(About this task):
Reproduce exactly the lines of the material beneath, from the line that contains "distributions must be" to the line that contains "characterised. But the", both included, and no other lines.

[Start of section]

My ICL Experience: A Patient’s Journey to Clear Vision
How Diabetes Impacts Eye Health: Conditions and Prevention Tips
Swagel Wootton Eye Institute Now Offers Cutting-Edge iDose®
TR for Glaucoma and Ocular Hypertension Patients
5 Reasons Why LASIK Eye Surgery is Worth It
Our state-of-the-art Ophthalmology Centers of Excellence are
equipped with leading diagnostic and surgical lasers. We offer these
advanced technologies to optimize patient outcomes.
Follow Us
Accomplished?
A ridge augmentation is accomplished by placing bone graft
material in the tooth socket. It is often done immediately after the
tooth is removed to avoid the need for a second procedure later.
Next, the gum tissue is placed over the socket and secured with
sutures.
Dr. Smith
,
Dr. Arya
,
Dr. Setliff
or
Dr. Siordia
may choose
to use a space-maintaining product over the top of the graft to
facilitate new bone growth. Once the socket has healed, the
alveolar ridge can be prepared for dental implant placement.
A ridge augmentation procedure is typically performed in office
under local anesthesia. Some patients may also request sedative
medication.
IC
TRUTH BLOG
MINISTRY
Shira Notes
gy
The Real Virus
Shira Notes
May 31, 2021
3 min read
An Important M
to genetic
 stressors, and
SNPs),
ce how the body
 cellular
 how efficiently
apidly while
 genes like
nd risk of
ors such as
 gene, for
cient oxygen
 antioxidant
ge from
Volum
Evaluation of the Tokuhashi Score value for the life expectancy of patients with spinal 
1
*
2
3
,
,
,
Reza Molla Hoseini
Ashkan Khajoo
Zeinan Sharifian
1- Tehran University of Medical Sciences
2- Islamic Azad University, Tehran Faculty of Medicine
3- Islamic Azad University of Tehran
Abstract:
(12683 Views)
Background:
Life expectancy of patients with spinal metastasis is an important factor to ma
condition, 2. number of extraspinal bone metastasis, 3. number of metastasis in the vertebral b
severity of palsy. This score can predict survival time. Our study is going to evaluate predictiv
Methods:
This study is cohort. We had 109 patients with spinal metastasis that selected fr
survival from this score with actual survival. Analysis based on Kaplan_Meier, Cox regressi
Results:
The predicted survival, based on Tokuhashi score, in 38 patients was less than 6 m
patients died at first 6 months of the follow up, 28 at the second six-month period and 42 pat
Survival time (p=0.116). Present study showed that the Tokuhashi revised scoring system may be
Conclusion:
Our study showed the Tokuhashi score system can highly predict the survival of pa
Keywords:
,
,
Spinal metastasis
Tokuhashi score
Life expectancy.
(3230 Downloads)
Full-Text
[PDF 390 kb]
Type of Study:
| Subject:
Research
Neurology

[End of section]
[Start of section]

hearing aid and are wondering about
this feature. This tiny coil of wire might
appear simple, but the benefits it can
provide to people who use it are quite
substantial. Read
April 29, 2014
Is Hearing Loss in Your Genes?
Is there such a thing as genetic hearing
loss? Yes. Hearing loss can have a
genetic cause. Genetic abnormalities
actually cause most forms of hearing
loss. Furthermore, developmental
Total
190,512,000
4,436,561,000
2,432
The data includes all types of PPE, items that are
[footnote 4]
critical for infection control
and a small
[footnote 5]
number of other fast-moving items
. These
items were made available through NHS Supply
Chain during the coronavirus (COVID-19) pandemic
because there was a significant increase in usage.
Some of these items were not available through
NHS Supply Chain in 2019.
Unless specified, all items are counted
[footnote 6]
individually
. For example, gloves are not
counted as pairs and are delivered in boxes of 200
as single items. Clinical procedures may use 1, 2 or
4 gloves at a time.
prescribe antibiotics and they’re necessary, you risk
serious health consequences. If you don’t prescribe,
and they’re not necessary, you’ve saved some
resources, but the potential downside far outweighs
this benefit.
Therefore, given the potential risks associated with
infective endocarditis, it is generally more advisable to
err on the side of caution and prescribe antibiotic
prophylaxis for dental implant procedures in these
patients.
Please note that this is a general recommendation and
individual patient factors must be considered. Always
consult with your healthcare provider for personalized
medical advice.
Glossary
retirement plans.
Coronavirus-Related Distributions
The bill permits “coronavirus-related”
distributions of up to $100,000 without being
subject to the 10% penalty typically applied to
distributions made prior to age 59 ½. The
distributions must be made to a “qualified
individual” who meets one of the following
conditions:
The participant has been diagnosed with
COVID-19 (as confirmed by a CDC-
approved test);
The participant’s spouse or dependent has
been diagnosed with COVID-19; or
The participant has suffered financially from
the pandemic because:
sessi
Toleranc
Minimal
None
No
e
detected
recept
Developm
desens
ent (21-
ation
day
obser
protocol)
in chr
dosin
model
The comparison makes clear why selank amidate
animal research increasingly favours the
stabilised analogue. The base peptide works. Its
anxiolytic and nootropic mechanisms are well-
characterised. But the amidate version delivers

[End of section]
[Start of section]

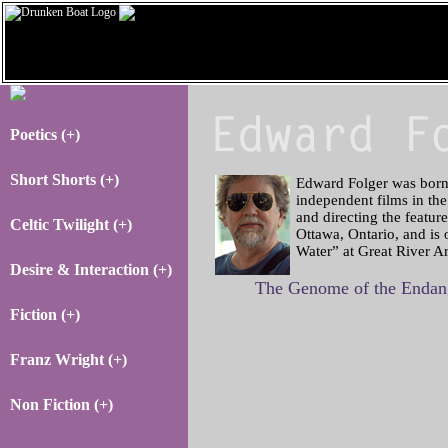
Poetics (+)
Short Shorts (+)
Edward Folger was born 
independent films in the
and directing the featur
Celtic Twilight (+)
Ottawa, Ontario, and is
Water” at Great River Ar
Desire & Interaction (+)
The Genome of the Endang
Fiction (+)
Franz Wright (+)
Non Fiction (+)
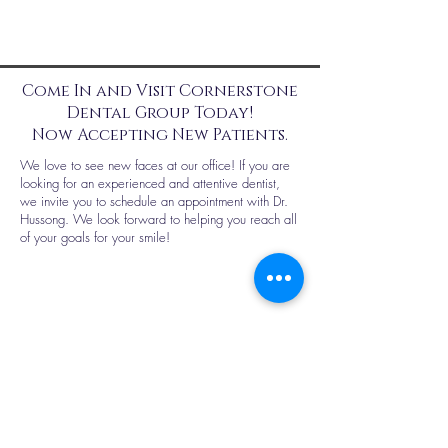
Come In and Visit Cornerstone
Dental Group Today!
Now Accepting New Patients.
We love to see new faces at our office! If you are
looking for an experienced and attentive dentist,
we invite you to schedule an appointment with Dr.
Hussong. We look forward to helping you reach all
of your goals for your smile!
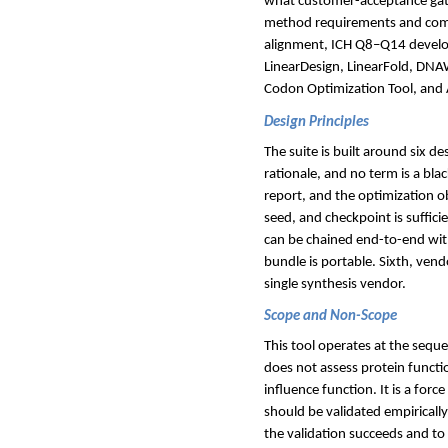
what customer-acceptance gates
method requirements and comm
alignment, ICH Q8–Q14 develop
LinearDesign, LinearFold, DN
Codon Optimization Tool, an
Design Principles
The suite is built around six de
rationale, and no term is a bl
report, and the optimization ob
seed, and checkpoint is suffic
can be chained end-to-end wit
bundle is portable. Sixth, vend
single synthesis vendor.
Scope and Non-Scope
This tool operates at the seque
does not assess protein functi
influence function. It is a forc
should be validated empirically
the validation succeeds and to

[End of section]

(Exercise output):
distributions must be made to a “qualified
individual” who meets one of the following
conditions:
The participant has been diagnosed with
COVID-19 (as confirmed by a CDC-
approved test);
The participant’s spouse or dependent has
been diagnosed with COVID-19; or
The participant has suffered financially from
the pandemic because:
sessi
Toleranc
Minimal
None
No
e
detected
recept
Developm
desens
ent (21-
ation
day
obser
protocol)
in chr
dosin
model
The comparison makes clear why selank amidate
animal research increasingly favours the
stabilised analogue. The base peptide works. Its
anxiolytic and nootropic mechanisms are well-
characterised. But the amidate version delivers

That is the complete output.